I am working on two types of signature-level modeling. The first is subsampled models, in which we subsample to every \(100^{th}\) \(x\) location. The second is attempting to use an entire signature and model out the structure of the signature itself.
I haven’t been able to come up with a clean, reproducible way to do these models yet. However, I have some examples from each barrel of how things vary across the 5-phased models.
| random_effect | phase_1 | phase_2 | phase_3 | phase_4 | phase_5 |
|---|---|---|---|---|---|
| operator | 0.0425 | 0.0277 | 0.0009 | 0.0235 | 0.0000 |
| bullet | 0.0429 | 0.0975 | 0.0980 | 0.0917 | 0.0453 |
| machine | 0.0000 | 0.0017 | 0.0003 | 0.0072 | 0.0000 |
| residual | 0.7059 | 0.6837 | 0.6686 | 0.7245 | 0.7760 |
| random_effect | phase_1 | phase_2 | phase_3 | phase_4 | phase_5 |
|---|---|---|---|---|---|
| operator | 0.0000 | 0.0000 | 0.0000 | 0.000 | 0.000 |
| bullet | 0.0154 | 0.0931 | 0.0738 | 0.000 | 0.000 |
| machine | 0.0000 | 0.0291 | 0.0000 | 0.000 | 0.000 |
| residual | 1.1042 | 1.1494 | 1.1861 | 1.222 | 1.098 |
| random_effect | phase_1 | phase_2 | phase_3 | phase_4 | phase_5 |
|---|---|---|---|---|---|
| operator | 0.0000 | 0.0000 | 0.0000 | 0.0187 | 0.0019 |
| bullet | 0.0357 | 0.0296 | 0.0287 | 0.0199 | 0.0284 |
| machine | 0.0000 | 0.0000 | 0.0144 | 0.0169 | 0.0000 |
| residual | 0.5979 | 0.5716 | 0.5835 | 0.6046 | 0.6051 |
One approach to modeling signatures is to iteratively remove elements of the signature which contribute to underlying structure, or signal. R&R studies aim to measure the variability - we can think of this as the noise - surrounding a particular structure. The structure, which we can think of as the signal in this case, is of less interest than the variability patterns surrounding it.

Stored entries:
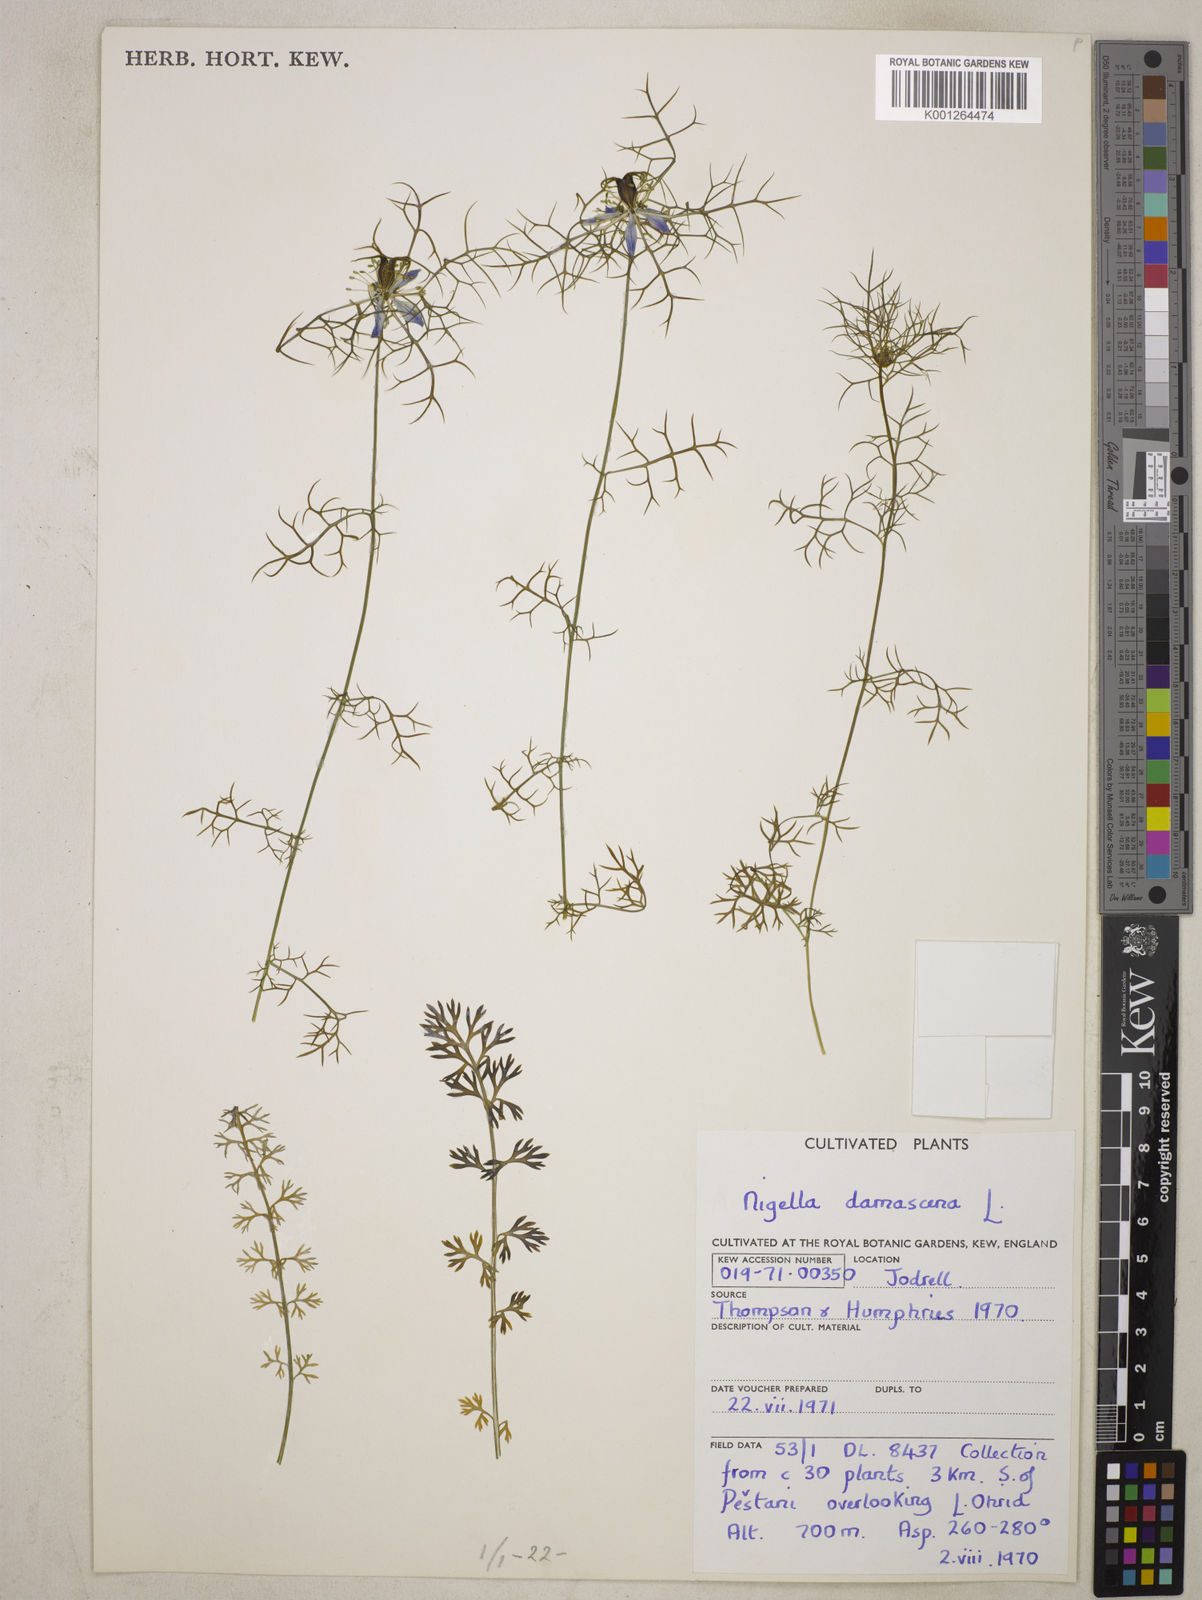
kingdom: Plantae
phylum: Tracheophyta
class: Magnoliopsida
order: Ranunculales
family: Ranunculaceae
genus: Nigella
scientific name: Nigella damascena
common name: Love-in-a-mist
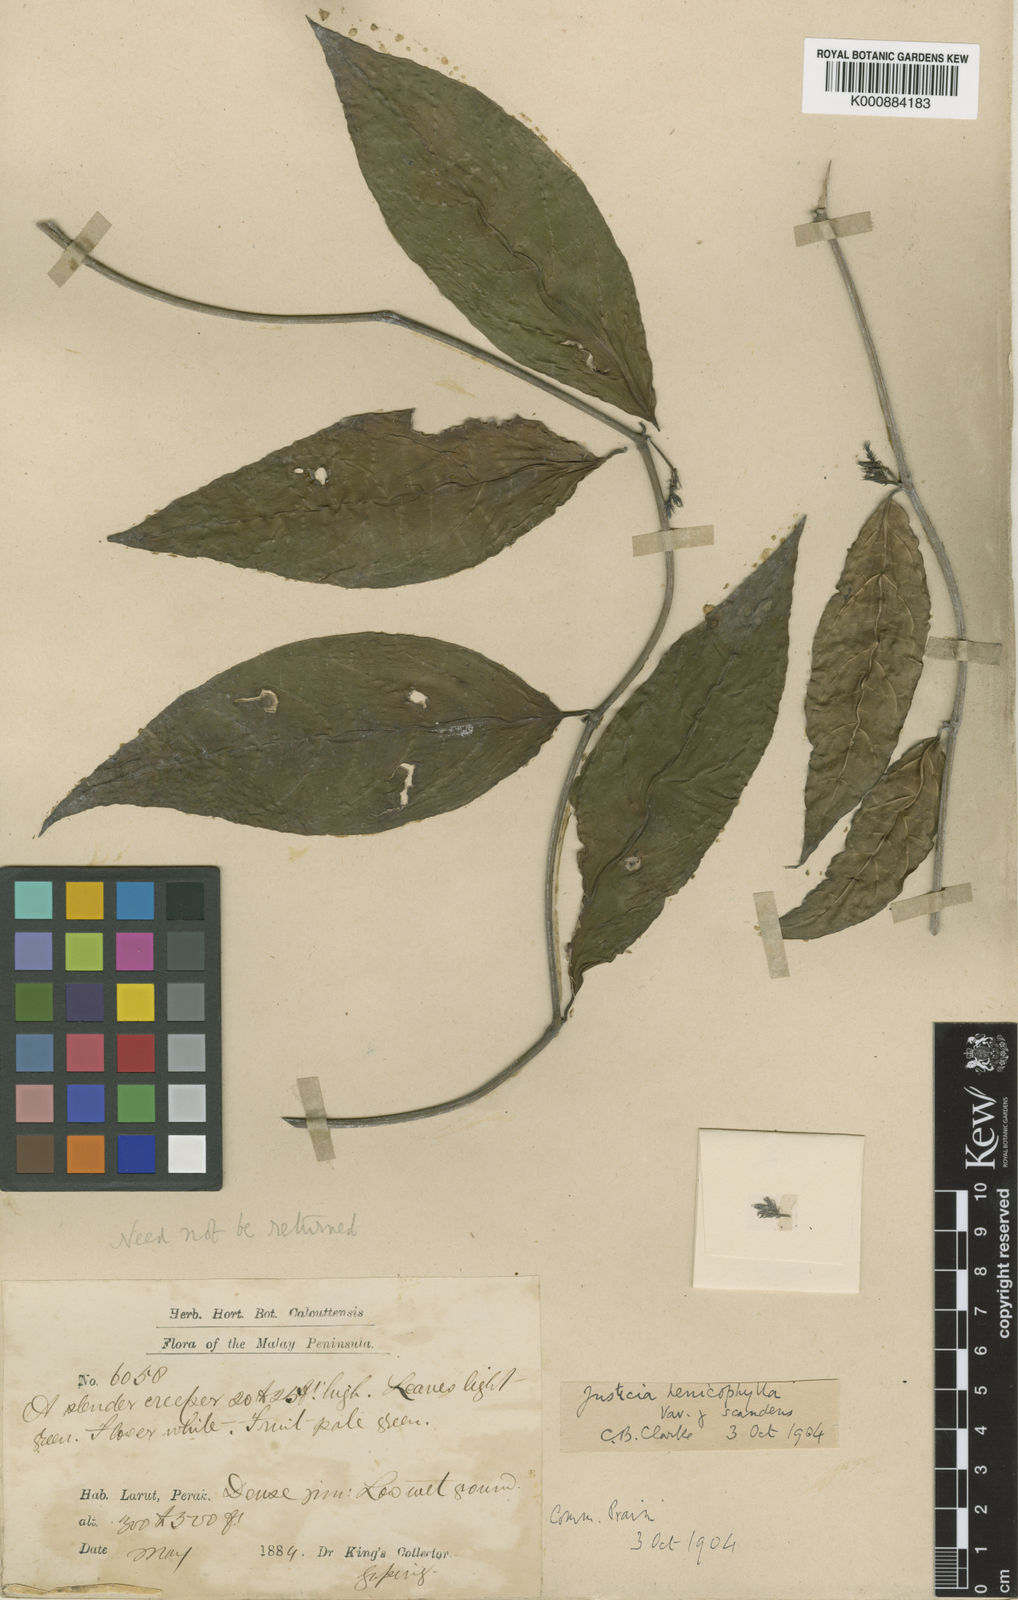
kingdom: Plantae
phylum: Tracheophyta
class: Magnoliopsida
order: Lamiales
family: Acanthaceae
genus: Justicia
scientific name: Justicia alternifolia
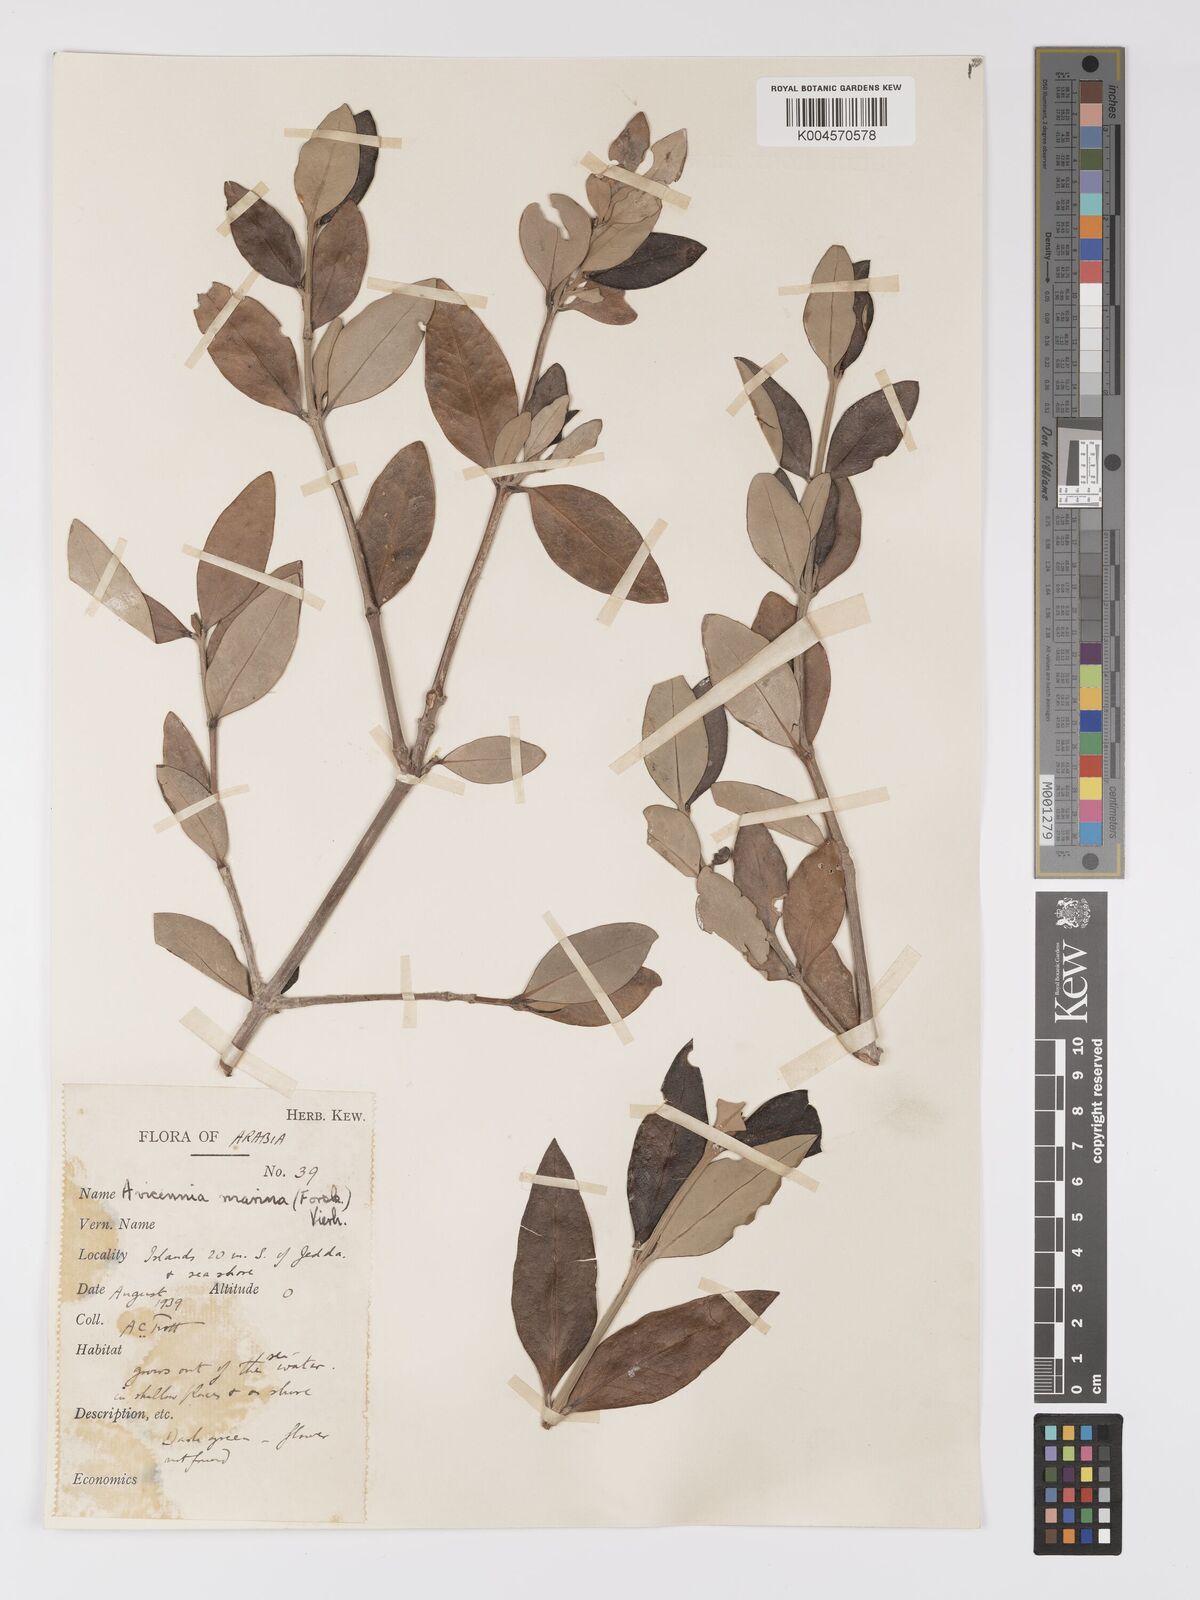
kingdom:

**Written tasks:**
1. Rewrite the signature modeling text from "I am working" through "the 5-phased models.", substituting "repeatable" for "reproducible".
2. According to the signature modeling text, what do R&R studies aim to measure?
3. Extend the signature modeling text beyond its last sentence.

**Exercise results:**
1.
I am working on two types of signature-level modeling. The first is subsampled models, in which we subsample to every \(100^{th}\) \(x\) location. The second is attempting to use an entire signature and model out the structure of the signature itself.
I haven’t been able to come up with a clean, repeatable way to do these models yet. However, I have some examples from each barrel of how things vary across the 5-phased models.

2. R&R studies aim to measure the variability, which can be thought of as the noise, surrounding a particular structure.

3.
However, lots of elements can contribute to the structure. In our case, some of the study design elements contribute.
Pairwise comparisons pipeline in bulletxtrctr uses expand.grid to create a grid of all pairwise comparisons for a set of LEA scans. This results in each pair of LEAs being compared twice. For example:
leas <- c("Land A", "Land B", "Land C")
expand.grid(land1 = leas, land2 = leas, stringsAsFactors = F)
## land1 land2
## 1 Land A Land A
## 2 Land B Land A
## 3 Land C Land A
## 4 Land A Land B
## 5 Land B Land B
## 6 Land C Land B
## 7 Land A Land C
## 8 Land B Land C
## 9 Land C Land C
So we have “Land B - Land A” compared in row 2, and “Land A - Land B” compared in row 4. These are the same pairwise comparison.
In reality, we only need “Land A - Land B” to be compared ONCE.
For modeling the variability of pairwise comparison scores, allowing each pair to be compared twice could artifically reduce the variability present in scores by duplicating scores and increasing sample sizes.
Function make_comparison_grid which takes in a list of LEA scan IDs and returns a data frame with columns land1, land2, and pairing_id. Instead of using expand.grid, it uses the combn function to find all combinations of size 2 within the vector of scan IDs.
make_comparison_grid <- function(scan_ids, self_comparisons = T){
combos <- combn(scan_ids, 2) %>% t()
combos_df <- data.frame(land1 = combos[,1], land2 = combos[,2])
if(self_comparisons == T){
self_combos <- data.frame(land1 = scan_ids, land2 = scan_ids)
combos_df <- rbind(combos_df, self_combos) %>%
mutate(pairing_id = paste0(land1, "_", land2))
}
else(combos_df <- combos_df %>%
mutate(pairing_id = paste0(land1, "_", land2)))
return(combos_df)
}
make_comparison_grid(scan_ids = leas)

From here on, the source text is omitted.